# Please help...Goodman GMP gas furnace problem



## River (Oct 25, 2004)

Our heater is not working (and it's getting cold)...

Basically, when the thermostat calls for heat, nothing happens. The indicator light is blinking rapidly and continuously...This (according to the indicator chart) means that I should try reversing the primary and secondary wires (at the transformer) to reverse the polarity. I have tried this but the thing still won't work.

I am reading 26.7 Volts off of the secondary. The schematic calls for 24 VAC. Could the 2.7 VAC make a difference? Should I just replace the transformer?

I just replaced the control board a year and a half ago...so I'm hoping that's not it...but tell me if you think it is.

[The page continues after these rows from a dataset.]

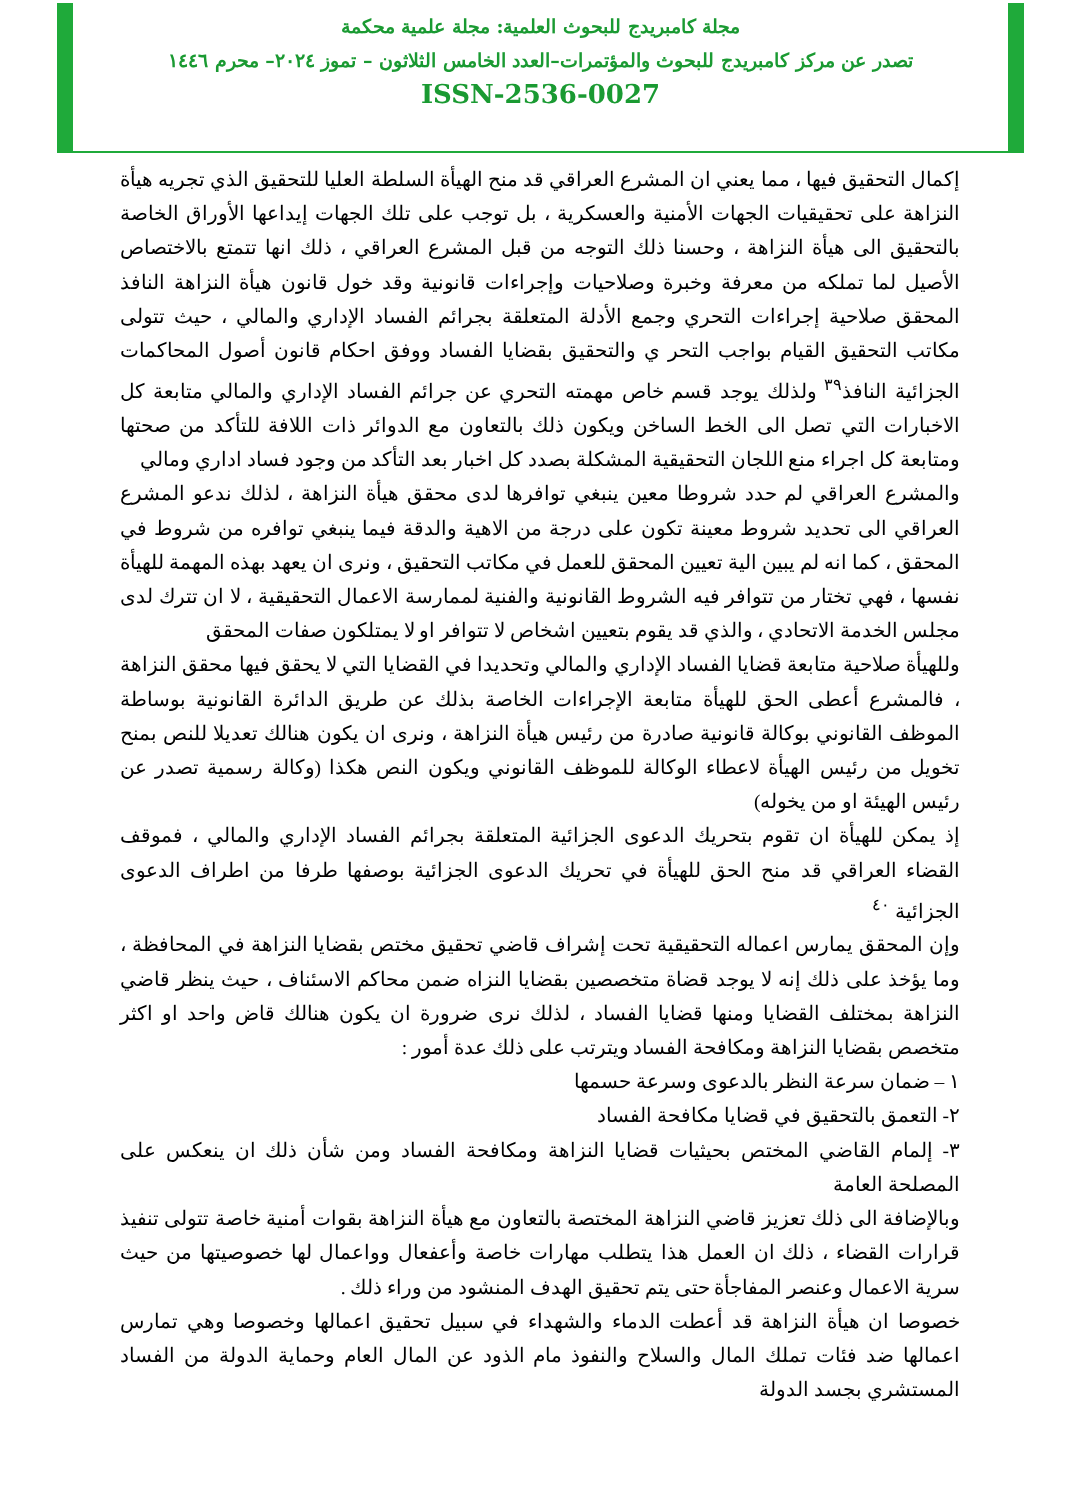مجلة كامبريدج للبحوث العلمية: مجلة علمية محكمة
تصدر عن مركز كامبريدج للبحوث والمؤتمرات–العدد الخامس الثلاثون – تموز ٢٠٢٤– محرم ١٤٤٦
ISSN-2536-0027
إكمال التحقيق فيها ، مما يعني ان المشرع العراقي قد منح الهيأة السلطة العليا للتحقيق الذي تجريه هيأة النزاهة على تحقيقيات الجهات الأمنية والعسكرية ، بل توجب على تلك الجهات إيداعها الأوراق الخاصة بالتحقيق الى هيأة النزاهة ، وحسنا ذلك التوجه من قبل المشرع العراقي ، ذلك انها تتمتع بالاختصاص الأصيل لما تملكه من معرفة وخبرة وصلاحيات وإجراءات قانونية وقد خول قانون هيأة النزاهة النافذ المحقق صلاحية إجراءات التحري وجمع الأدلة المتعلقة بجرائم الفساد الإداري والمالي ، حيث تتولى مكاتب التحقيق القيام بواجب التحر ي والتحقيق بقضايا الفساد ووفق احكام قانون أصول المحاكمات الجزائية النافذ<sup>٣٩</sup> ولذلك يوجد قسم خاص مهمته التحري عن جرائم الفساد الإداري والمالي متابعة كل الاخبارات التي تصل الى الخط الساخن ويكون ذلك بالتعاون مع الدوائر ذات اللافة للتأكد من صحتها ومتابعة كل اجراء منع اللجان التحقيقية المشكلة بصدد كل اخبار بعد التأكد من وجود فساد اداري ومالي
والمشرع العراقي لم حدد شروطا معين ينبغي توافرها لدى محقق هيأة النزاهة ، لذلك ندعو المشرع العراقي الى تحديد شروط معينة تكون على درجة من الاهية والدقة فيما ينبغي توافره من شروط في المحقق ، كما انه لم يبين الية تعيين المحقق للعمل في مكاتب التحقيق ، ونرى ان يعهد بهذه المهمة للهيأة نفسها ، فهي تختار من تتوافر فيه الشروط القانونية والفنية لممارسة الاعمال التحقيقية ، لا ان تترك لدى مجلس الخدمة الاتحادي ، والذي قد يقوم بتعيين اشخاص لا تتوافر او لا يمتلكون صفات المحقق
وللهيأة صلاحية متابعة قضايا الفساد الإداري والمالي وتحديدا في القضايا التي لا يحقق فيها محقق النزاهة ، فالمشرع أعطى الحق للهيأة متابعة الإجراءات الخاصة بذلك عن طريق الدائرة القانونية بوساطة الموظف القانوني بوكالة قانونية صادرة من رئيس هيأة النزاهة ، ونرى ان يكون هنالك تعديلا للنص بمنح تخويل من رئيس الهيأة لاعطاء الوكالة للموظف القانوني ويكون النص هكذا (وكالة رسمية تصدر عن رئيس الهيئة او من يخوله)
إذ يمكن للهيأة ان تقوم بتحريك الدعوى الجزائية المتعلقة بجرائم الفساد الإداري والمالي ، فموقف القضاء العراقي قد منح الحق للهيأة في تحريك الدعوى الجزائية بوصفها طرفا من اطراف الدعوى الجزائية <sup>٤٠</sup>
وإن المحقق يمارس اعماله التحقيقية تحت إشراف قاضي تحقيق مختص بقضايا النزاهة في المحافظة ، وما يؤخذ على ذلك إنه لا يوجد قضاة متخصصين بقضايا النزاه ضمن محاكم الاسئناف ، حيث ينظر قاضي النزاهة بمختلف القضايا ومنها قضايا الفساد ، لذلك نرى ضرورة ان يكون هنالك قاض واحد او اكثر متخصص بقضايا النزاهة ومكافحة الفساد ويترتب على ذلك عدة أمور :
١ – ضمان سرعة النظر بالدعوى وسرعة حسمها
٢- التعمق بالتحقيق في قضايا مكافحة الفساد
٣- إلمام القاضي المختص بحيثيات قضايا النزاهة ومكافحة الفساد ومن شأن ذلك ان ينعكس على المصلحة العامة
وبالإضافة الى ذلك تعزيز قاضي النزاهة المختصة بالتعاون مع هيأة النزاهة بقوات أمنية خاصة تتولى تنفيذ قرارات القضاء ، ذلك ان العمل هذا يتطلب مهارات خاصة وأعفعال وواعمال لها خصوصيتها من حيث سرية الاعمال وعنصر المفاجأة حتى يتم تحقيق الهدف المنشود من وراء ذلك .
خصوصا ان هيأة النزاهة قد أعطت الدماء والشهداء في سبيل تحقيق اعمالها وخصوصا وهي تمارس اعمالها ضد فئات تملك المال والسلاح والنفوذ مام الذود عن المال العام وحماية الدولة من الفساد المستشري بجسد الدولة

ANY suggestions would be greatly appreciated! (also, does a 24 VAC transformer actually put out 26.5 V??? ...you know, like how they call them 2x4s but they really aren't 2" by 4" anymore)


----------



## HVAC Doc (Apr 1, 2004)

If you are wanting to reverse polarity, you DON'T want to mix the primary and secondary leads with each other. Yes you can have that much voltage coming out on a 24v. transformer. My recommendation is call a professional in before you end up having to replace more than a board.


----------



## Richard Johnson (Oct 27, 2004)

I agree, you should call a qualifed service technician.


----------